Ah! sous le poids des fers si l'esprit peut s'éteindre, Combien l'égarement est encor plus à craindre

Pour un ami des arts, de qui l'esprit ardent
Veut dans le monde entier errer indépendant,
Et de qui l'ame fière, ombrageuse et sauvage,
S'effarouche et s'irrite au seul nom d'esclavage!

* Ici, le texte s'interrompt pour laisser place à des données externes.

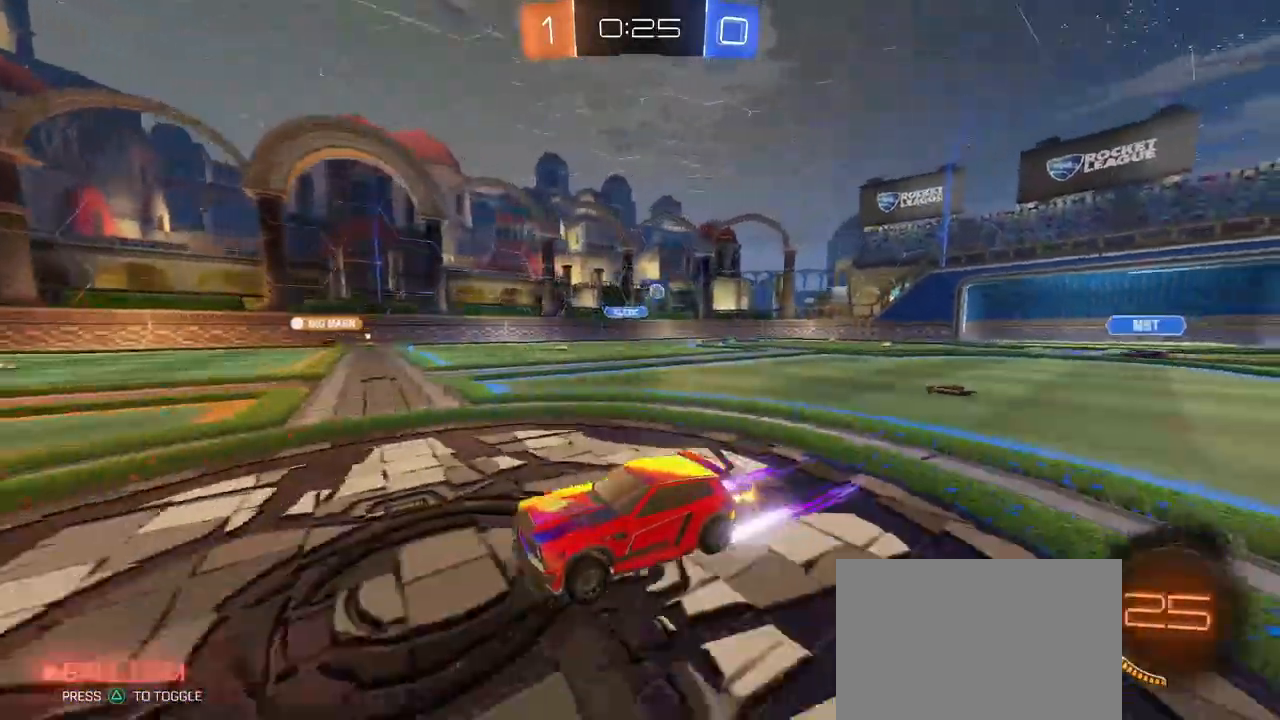
{"buttons": [], "left_stick": "center", "right_stick": "center", "events": []}
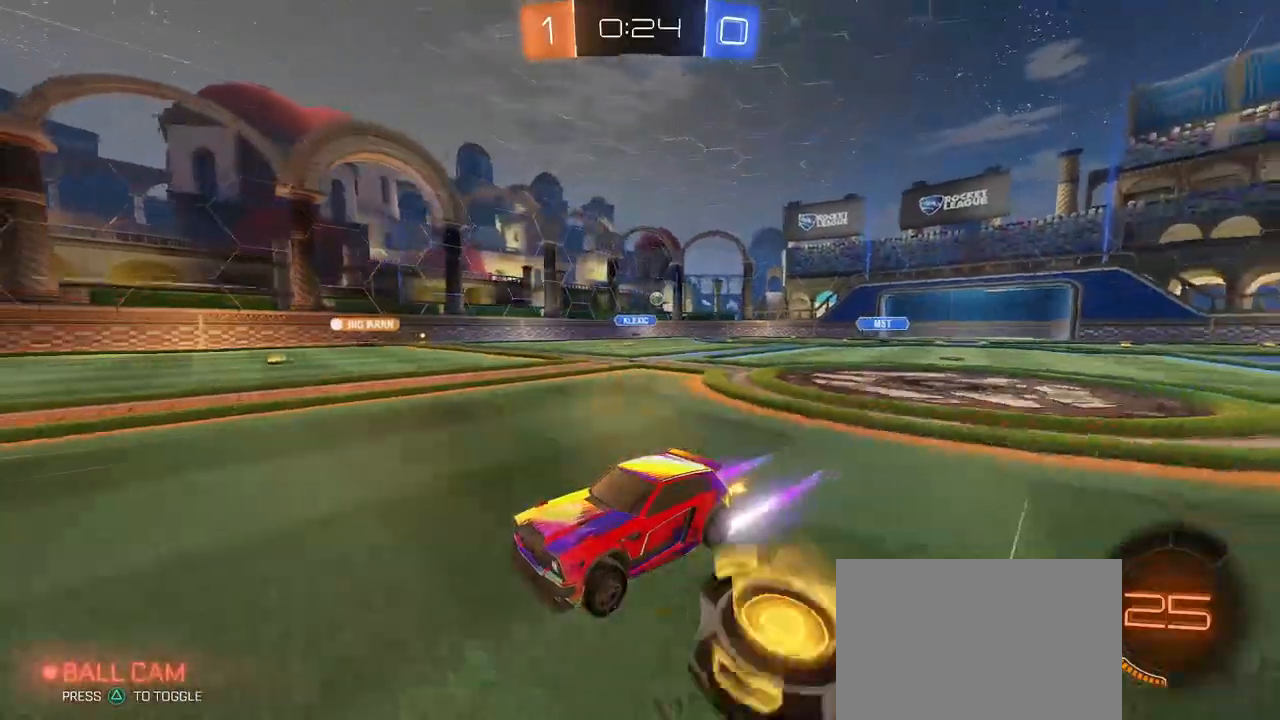
{"buttons": [], "left_stick": "center", "right_stick": "center", "events": []}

Tel fut ce Pélisson, dont la constante foi
Brava, pour un ami, le courroux d'un grand roi;
Digne élève des arts, sa généreuse audace
De l'illustre Fouquet embrassa la disgrace;
Et, tandis
que dans Vaux, aux Naïades en pleurs,
La Fontaine faisait répéter ses douleurs, (→
Pélisson dans les fers suivit cette victime:
Aimer un malheureux, ce fut là tout son crime,
Trop souvent du pouvoir les agents détestés
Joignent à ses rigueurs leurs propres cruautés.
Du triste Pélisson pour combler la misère,
On avait retranché, de son toit solitaire,
Ses livres, ses travaux, et l'art consolateur
Qui confie au papier les sentiments du cœur.
Déjà, dans les langueurs de sa mélancolie,
Il sentait par degrés s'approcher la folie.
Pour tromper ses chagrins il invente un secret,
Frivole en apparence, et puissant en effet.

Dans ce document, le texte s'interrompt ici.